+ 1

can anyone explain "std::ostream& IntArray<T>::operator<<(std::ostream&, const IntArray<T>&)' must take exactly one argument"

when i implement " ostream& operator<<(ostream& os,const IntArray &d)" ,which is member of class IntArray, outside of class, i write like this template<class T> ostream & IntArray<T>::operator<<(ostream & os, const IntArray<T> & d){...} above error is being reached please help!

8th Jun 2019, 8:13 PM
Abrorbek Zukhriddinov
Abrorbek Zukhriddinov - avatar
5 odpowiedzi
+ 5
Dennis 👍 right answer! Abrorbek Zukhriddinov as you may have noticed the signature of ostream overload is different in source code... std::ostream &intArray<T>::operator << This overloads operator << of intArray and not ostream. In Dennis answer ostream is overloaded properly
9th Jun 2019, 2:39 PM
AZTECCO
AZTECCO - avatar
+ 3
Are you overloading ostream << operator or IntArray<T> << operator?
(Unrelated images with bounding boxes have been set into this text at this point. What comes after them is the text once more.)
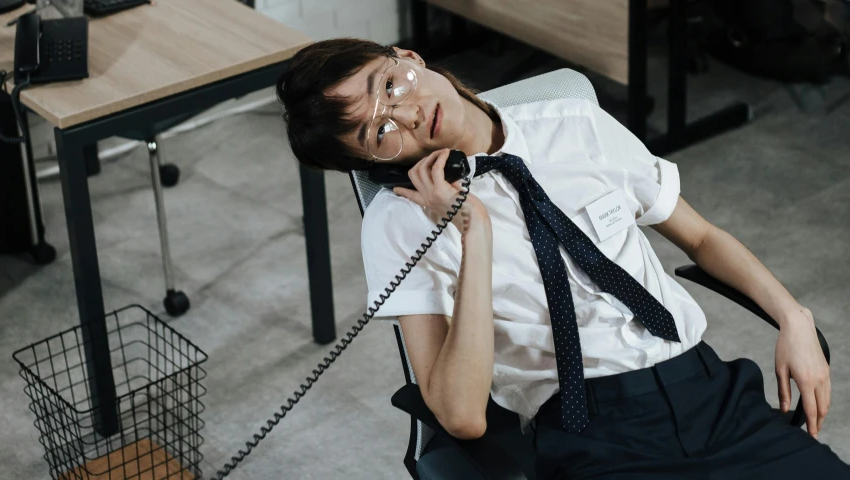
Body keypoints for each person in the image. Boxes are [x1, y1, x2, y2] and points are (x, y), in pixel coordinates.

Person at [276, 38, 849, 479]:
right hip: (590, 430)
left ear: (408, 56)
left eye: (391, 86)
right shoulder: (400, 222)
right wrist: (473, 232)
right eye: (379, 132)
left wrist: (793, 316)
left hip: (712, 390)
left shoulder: (574, 125)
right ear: (375, 161)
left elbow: (700, 237)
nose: (404, 114)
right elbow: (460, 416)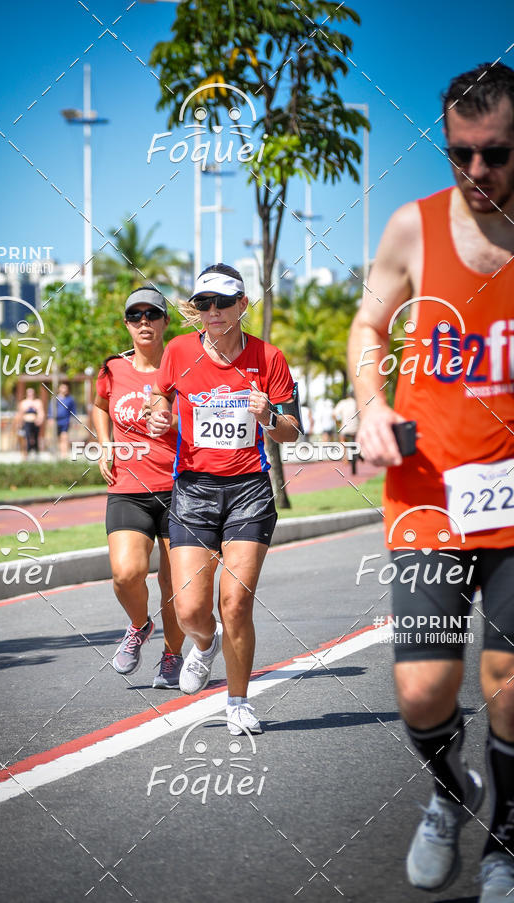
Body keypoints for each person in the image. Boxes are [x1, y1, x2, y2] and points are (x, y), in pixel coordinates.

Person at [348, 63, 514, 901]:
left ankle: (506, 843)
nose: (477, 172)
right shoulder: (412, 228)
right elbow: (369, 324)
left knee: (511, 686)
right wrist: (371, 403)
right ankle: (452, 791)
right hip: (427, 492)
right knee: (422, 689)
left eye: (496, 154)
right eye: (460, 155)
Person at [149, 263, 300, 734]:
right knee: (190, 609)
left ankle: (237, 701)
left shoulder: (268, 358)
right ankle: (205, 642)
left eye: (222, 302)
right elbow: (163, 400)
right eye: (203, 304)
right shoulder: (177, 352)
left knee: (235, 601)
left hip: (249, 491)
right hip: (193, 490)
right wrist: (160, 419)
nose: (212, 312)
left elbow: (292, 432)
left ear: (242, 305)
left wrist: (269, 414)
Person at [92, 287, 185, 689]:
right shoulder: (113, 369)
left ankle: (173, 655)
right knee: (125, 574)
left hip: (182, 488)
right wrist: (104, 444)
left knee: (175, 586)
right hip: (127, 488)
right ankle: (139, 625)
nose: (144, 321)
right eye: (135, 315)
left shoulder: (186, 368)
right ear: (127, 324)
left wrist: (172, 422)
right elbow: (98, 407)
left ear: (165, 322)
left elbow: (205, 417)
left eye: (152, 314)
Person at [333, 391, 360, 474]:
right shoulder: (359, 403)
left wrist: (338, 423)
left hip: (345, 428)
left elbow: (334, 414)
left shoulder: (343, 403)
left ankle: (345, 457)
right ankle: (359, 453)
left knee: (342, 439)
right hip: (356, 429)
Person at [17, 387, 44, 458]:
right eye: (29, 393)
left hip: (35, 423)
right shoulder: (23, 403)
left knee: (36, 438)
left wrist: (40, 419)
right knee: (27, 438)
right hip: (27, 423)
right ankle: (27, 453)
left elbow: (41, 413)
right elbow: (20, 414)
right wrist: (20, 423)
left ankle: (36, 453)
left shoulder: (38, 402)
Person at [53, 382, 77, 458]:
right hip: (56, 421)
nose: (64, 389)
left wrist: (74, 421)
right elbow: (51, 409)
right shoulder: (55, 399)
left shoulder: (70, 399)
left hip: (65, 420)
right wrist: (50, 418)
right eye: (62, 387)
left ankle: (64, 454)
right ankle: (58, 453)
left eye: (65, 388)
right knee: (57, 437)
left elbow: (73, 411)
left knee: (64, 436)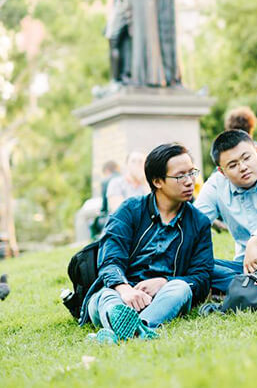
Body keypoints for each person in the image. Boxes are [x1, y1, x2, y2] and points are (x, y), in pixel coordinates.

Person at [80, 144, 213, 344]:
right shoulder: (130, 210)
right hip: (120, 292)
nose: (190, 182)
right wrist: (125, 289)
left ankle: (134, 326)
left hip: (163, 297)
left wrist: (164, 282)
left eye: (191, 173)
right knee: (105, 297)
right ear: (157, 181)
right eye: (180, 176)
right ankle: (135, 331)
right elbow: (109, 260)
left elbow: (202, 276)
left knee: (181, 288)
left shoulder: (199, 222)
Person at [194, 130, 257, 293]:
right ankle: (253, 285)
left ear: (256, 151)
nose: (243, 167)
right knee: (196, 265)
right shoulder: (215, 185)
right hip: (245, 266)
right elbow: (194, 222)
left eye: (247, 158)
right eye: (233, 165)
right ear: (221, 171)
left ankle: (243, 287)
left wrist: (256, 240)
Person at [90, 161, 120, 239]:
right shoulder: (123, 177)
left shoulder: (105, 181)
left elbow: (105, 204)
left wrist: (101, 212)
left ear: (107, 171)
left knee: (94, 224)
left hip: (112, 214)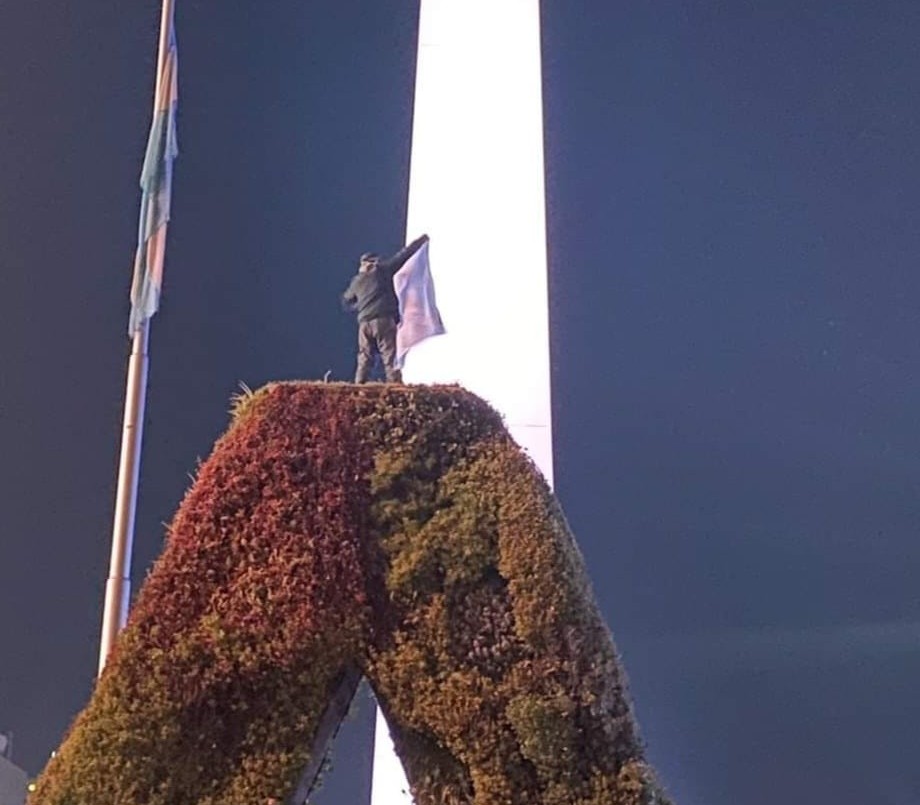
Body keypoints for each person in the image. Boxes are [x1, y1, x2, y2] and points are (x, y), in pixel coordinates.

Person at [342, 234, 429, 383]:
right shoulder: (382, 272)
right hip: (382, 320)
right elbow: (403, 255)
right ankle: (394, 386)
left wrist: (361, 306)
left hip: (364, 324)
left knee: (364, 356)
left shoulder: (357, 281)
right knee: (389, 355)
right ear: (375, 262)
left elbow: (346, 301)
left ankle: (359, 386)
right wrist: (422, 240)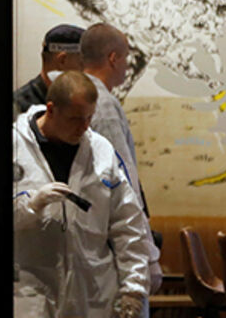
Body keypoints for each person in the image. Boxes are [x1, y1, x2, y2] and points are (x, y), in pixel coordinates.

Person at [0, 71, 152, 318]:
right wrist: (29, 207)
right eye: (75, 119)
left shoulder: (102, 151)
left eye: (89, 118)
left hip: (93, 293)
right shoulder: (8, 149)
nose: (84, 127)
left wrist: (133, 289)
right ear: (51, 110)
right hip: (31, 293)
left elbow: (129, 225)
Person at [80, 23, 163, 298]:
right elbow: (123, 183)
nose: (128, 66)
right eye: (126, 58)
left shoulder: (77, 96)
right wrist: (148, 254)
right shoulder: (102, 105)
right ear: (113, 59)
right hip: (113, 246)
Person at [14, 23, 85, 113]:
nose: (87, 71)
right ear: (62, 60)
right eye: (82, 63)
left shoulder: (75, 102)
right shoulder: (17, 108)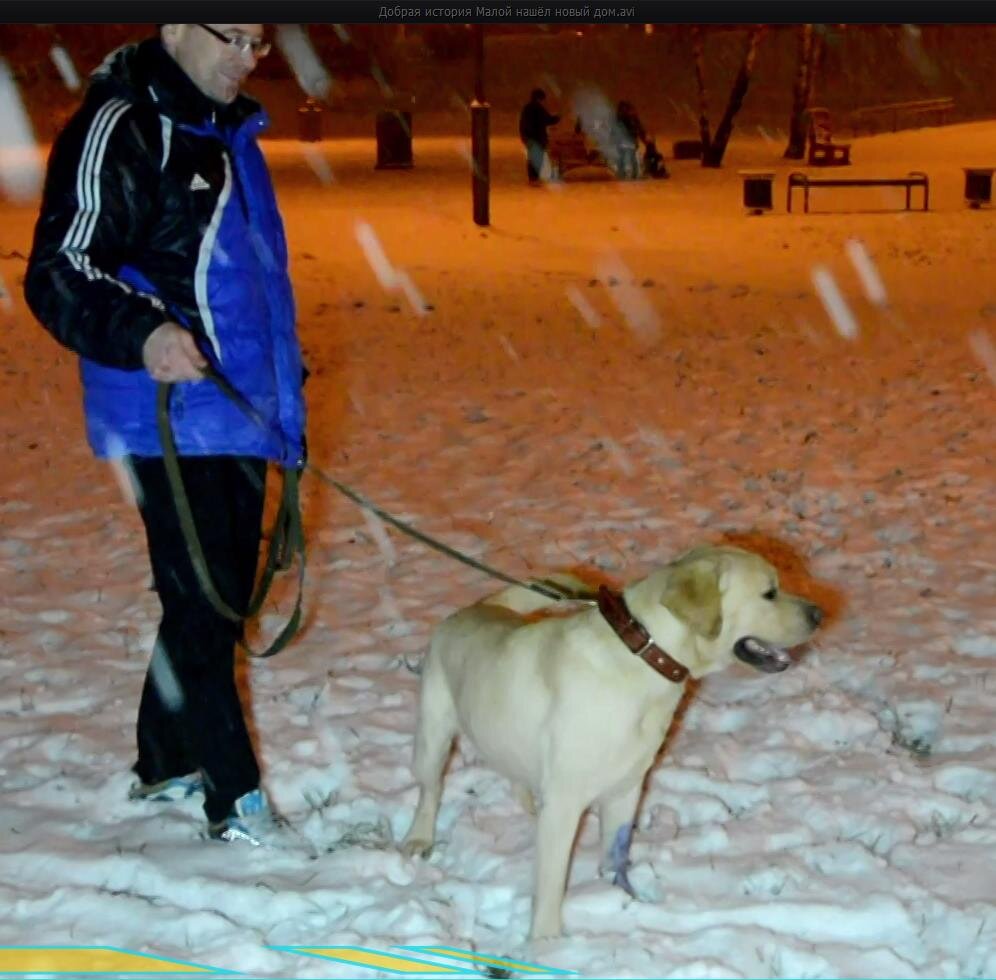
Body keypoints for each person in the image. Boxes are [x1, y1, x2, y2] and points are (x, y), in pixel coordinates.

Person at [24, 25, 307, 849]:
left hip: (241, 411)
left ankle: (164, 759)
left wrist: (284, 393)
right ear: (178, 25)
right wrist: (145, 334)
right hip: (163, 413)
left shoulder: (230, 134)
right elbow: (61, 268)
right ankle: (235, 798)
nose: (248, 57)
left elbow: (247, 280)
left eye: (261, 41)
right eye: (233, 36)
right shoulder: (121, 124)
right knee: (203, 601)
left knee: (210, 598)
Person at [518, 87, 560, 185]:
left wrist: (525, 136)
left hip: (528, 137)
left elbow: (523, 123)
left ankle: (533, 178)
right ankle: (534, 178)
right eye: (543, 99)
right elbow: (548, 120)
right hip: (536, 137)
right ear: (539, 98)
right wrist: (558, 117)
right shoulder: (538, 108)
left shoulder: (527, 108)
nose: (544, 101)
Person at [614, 99, 649, 180]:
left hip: (629, 143)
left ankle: (633, 174)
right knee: (627, 159)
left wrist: (644, 140)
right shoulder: (619, 119)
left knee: (632, 159)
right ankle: (628, 174)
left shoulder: (632, 118)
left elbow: (639, 129)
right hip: (623, 144)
Can you provide a piece of code please?
8th Jun 2019, 8:51 PM
AZTECCO
AZTECCO - avatar
+ 2
You need to make it a friend of IntArray so that it gets access to the private parts of IntArray. A friend function is not part of the class' member functions therefore IntArray<T>:: is not correct. Since your class is a template things get a bit more complicated, template friends are a less intuitive/hard part of the language. The way I usually do it is give the friend function a template as well. template<typename T> class IntArray { template<typename U> // <-- Can't be template<typename T> as it's already in use friend std::ostream& operator<<( std::ostream& os, const IntArray<U>& o ); // Notice the <U> and not the <T> private: T* a; int size; }; template<typename U> // Again, not T std::ostream& operator<<( std::ostream& os, const IntArray<U>& o ) { // ... return os; } Reason for it is if you don't template the friend as well and just use T then the compiler will only generate a declaration for IntArray<T> but there is no implementation for it so a linker error will occur. 'IntArray<int> a' would generate friend std::ostream& operator<<( std::ostream& os, const IntArray<int>& o ); and you would have to specifically implement std::ostream& operator<<( std::ostream& os, const IntArray<int>& o ){ ... } Now it works fine for IntArray<int> but breaks with IntArray<unsigned> unless you feel like implementing it for every possible type.
9th Jun 2019, 9:00 AM
Dennis
Dennis - avatar
+ 1
yes for sure! header file: template<class T> class IntArray{ public: /copy cunst.. / member functions /destructer private: T *a; int size; }; template<class T> std::ostream & operator<<(std::ostream & os, const IntArray<T> & d); //end of header file source code//implementattion: template<cass> std::ostream &IntArray<T>:: operator<<(std::ostream & os, const IntArray<T> & d){ for(int i=0;i<d,size;i++) os<<d.a[i]<<std::endl; return os; } i hope it is sufficient to understand the process!
9th Jun 2019, 3:14 AM
Abrorbek Zukhriddinov
Abrorbek Zukhriddinov - avatar
+ 1
Yes thanks for all of you! I got them !
9th Jun 2019, 3:39 PM
Abrorbek Zukhriddinov
Abrorbek Zukhriddinov - avatar